2022-01-28 Thread Seymour J Metz
Maybe it is hard to understand for you, so I'll try to explain again:

Businesses with local customers and employees want to make things comfortable 
and convenient for them. Some of those customers and employees may not even 
know the Roman alphabet. Yes, if they have foreign customers then their 
correspondence may use other scripts, but those customers would not normally be 
dealing with local files and would not normally be concerned with their names. 
Transliterations are often dicey at best.

As for e-mail, why has IETF bothered to issue RFCs  5335, 5336,  6530, 6533 if 
it is a nonissue?


--
Shmuel (Seymour J.) Metz
http://mason.gmu.edu/~smetz3


From: IBM Mainframe Discussion List [IBM-MAIN@LISTSERV.UA.EDU] on behalf of 
Radoslaw Skorupka [r.skoru...@hotmail.com]
Sent: Friday, January 28, 2022 5:45 AM
To: IBM-MAIN@LISTSERV.UA.EDU
Subject: Re: Directories on ft server with Hebrew names

Maybe it is hard to understand for you, so I'll try to explain again:
Yes, I use Polish names in Poland. However my name is Radosław - note
the Ł character. But my signature is "Radoslaw". Why? For you. For you,
and for those who does not know Polish. Vast majority of Hebrew,
Russian, Bulgarian, Greek, etc. names are also somehow "translated" (or
transliterated) to latin. I mean email, etc.
My company email id contains radoslaw.skorupka - again no polish
characters.

- **RECORDS FOR THIS EXERCISE**
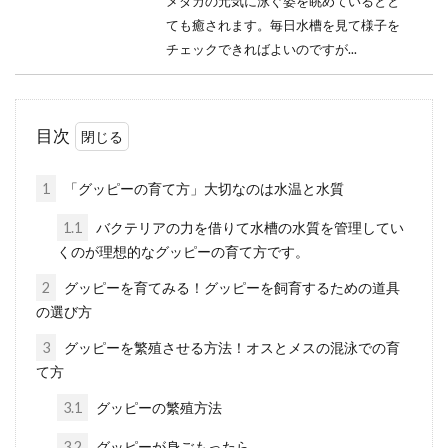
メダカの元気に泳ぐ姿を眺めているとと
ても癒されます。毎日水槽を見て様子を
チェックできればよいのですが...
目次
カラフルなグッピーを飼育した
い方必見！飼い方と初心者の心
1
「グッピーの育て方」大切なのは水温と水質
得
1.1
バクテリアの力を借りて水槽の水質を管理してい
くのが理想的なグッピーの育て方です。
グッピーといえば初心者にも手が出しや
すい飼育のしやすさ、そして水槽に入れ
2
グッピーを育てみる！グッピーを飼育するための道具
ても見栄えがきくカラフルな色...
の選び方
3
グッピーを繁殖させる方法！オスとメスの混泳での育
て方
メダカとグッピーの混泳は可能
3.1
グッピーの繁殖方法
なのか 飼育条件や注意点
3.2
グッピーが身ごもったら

* * *

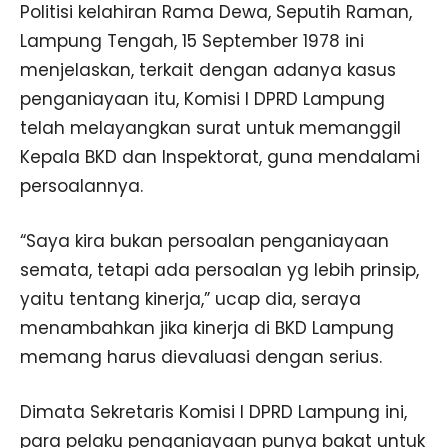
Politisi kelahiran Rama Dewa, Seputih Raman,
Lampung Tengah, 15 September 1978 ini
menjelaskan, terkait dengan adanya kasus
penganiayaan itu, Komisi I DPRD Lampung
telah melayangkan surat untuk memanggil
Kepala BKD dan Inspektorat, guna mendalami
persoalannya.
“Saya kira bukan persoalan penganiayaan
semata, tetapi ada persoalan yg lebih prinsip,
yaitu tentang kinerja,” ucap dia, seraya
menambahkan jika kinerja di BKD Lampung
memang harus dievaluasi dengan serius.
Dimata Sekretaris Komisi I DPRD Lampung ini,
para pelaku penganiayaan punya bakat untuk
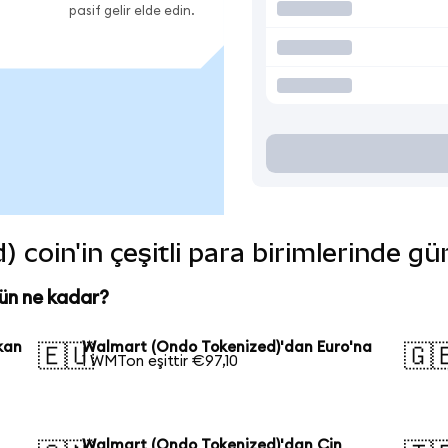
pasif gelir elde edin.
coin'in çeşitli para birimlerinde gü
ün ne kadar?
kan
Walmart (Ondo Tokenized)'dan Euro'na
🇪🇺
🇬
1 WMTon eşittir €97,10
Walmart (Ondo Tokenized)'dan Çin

- **EXERCISE SET**
a – In the records, set down word for word the lines starting with the one containing "Politisi kelahiran Rama" and going on through the one containing "Walmart (Ondo Tokenized)'dan Çin", including both. Leave the picture markers out.
b – Carry on the email exchange about non-Latin names from the point where it stops.
The email text and the records have nothing to do with each other.

- **ANSWERS PROVIDED**
a –
Politisi kelahiran Rama Dewa, Seputih Raman,
Lampung Tengah, 15 September 1978 ini
menjelaskan, terkait dengan adanya kasus
penganiayaan itu, Komisi I DPRD Lampung
telah melayangkan surat untuk memanggil
Kepala BKD dan Inspektorat, guna mendalami
persoalannya.
“Saya kira bukan persoalan penganiayaan
semata, tetapi ada persoalan yg lebih prinsip,
yaitu tentang kinerja,” ucap dia, seraya
menambahkan jika kinerja di BKD Lampung
memang harus dievaluasi dengan serius.
Dimata Sekretaris Komisi I DPRD Lampung ini,
para pelaku penganiayaan punya bakat untuk
pasif gelir elde edin.
coin'in çeşitli para birimlerinde gü
ün ne kadar?
kan
Walmart (Ondo Tokenized)'dan Euro'na
🇪🇺
🇬
1 WMTon eşittir €97,10
Walmart (Ondo Tokenized)'dan Çin

b –
And my datasets names are also without ĄĆĘŁŃÓŚŹŻ. Datasets and
filenames. Why? Just for convenience. Could it be a problem? Author of
the thread has such problem.

--
Radoslaw Skorupka
Lodz, Poland



W dniu 28.01.2022 o 01:57, Seymour J Metz pisze:
> Do you use Polish names in Poland? Do they use French names in France? Why 
> wouldn't somebody use their native language for file names?
>
> The rest of the world is, or is rapidly becoming, Unicode. Expecting users to 
> confine their file names to an 8-bit code page is an exercise in futility.
>
> I'm comfortable with EBCDIC, but outsize of z it's becoming increasingly more 
> irrelevant.
>
>
> --
> Shmuel (Seymour J.) Metz
> http://mason.gmu.edu/~smetz3
>
> 
> From: IBM Mainframe Discussion List [IBM-MAIN@LISTSERV.UA.EDU] on behalf of 
> Radoslaw Skorupka [r.skoru...@hotmail.com]
> Sent: Thursday, January 27, 2022 5:32 PM
> To: IBM-MAIN@LISTSERV.UA.EDU
> Subject: Re: Directories on ft server with Hebrew names
>
> W dniu 27.01.2022 o 22:01, Paul Gilmartin pisze:
>> On Thu, 27 Jan 2022 21:22:02 +0100, Radoslaw Skorupka  wrote:
>>>  ...
>>> Hebrew is much harder (for computers) than "latin-like" alphabets like
>>> Polish, Spanish, German, etc.
>>>
>> Harder only for obsolete computers.
> No, it's harder for users.
> I did use (play with) very strange characters in PC-DOS, 30+ years ago.
> I did play with Hebrew Windows 3.1, etc.
> However I see no technical reason to use such names in production.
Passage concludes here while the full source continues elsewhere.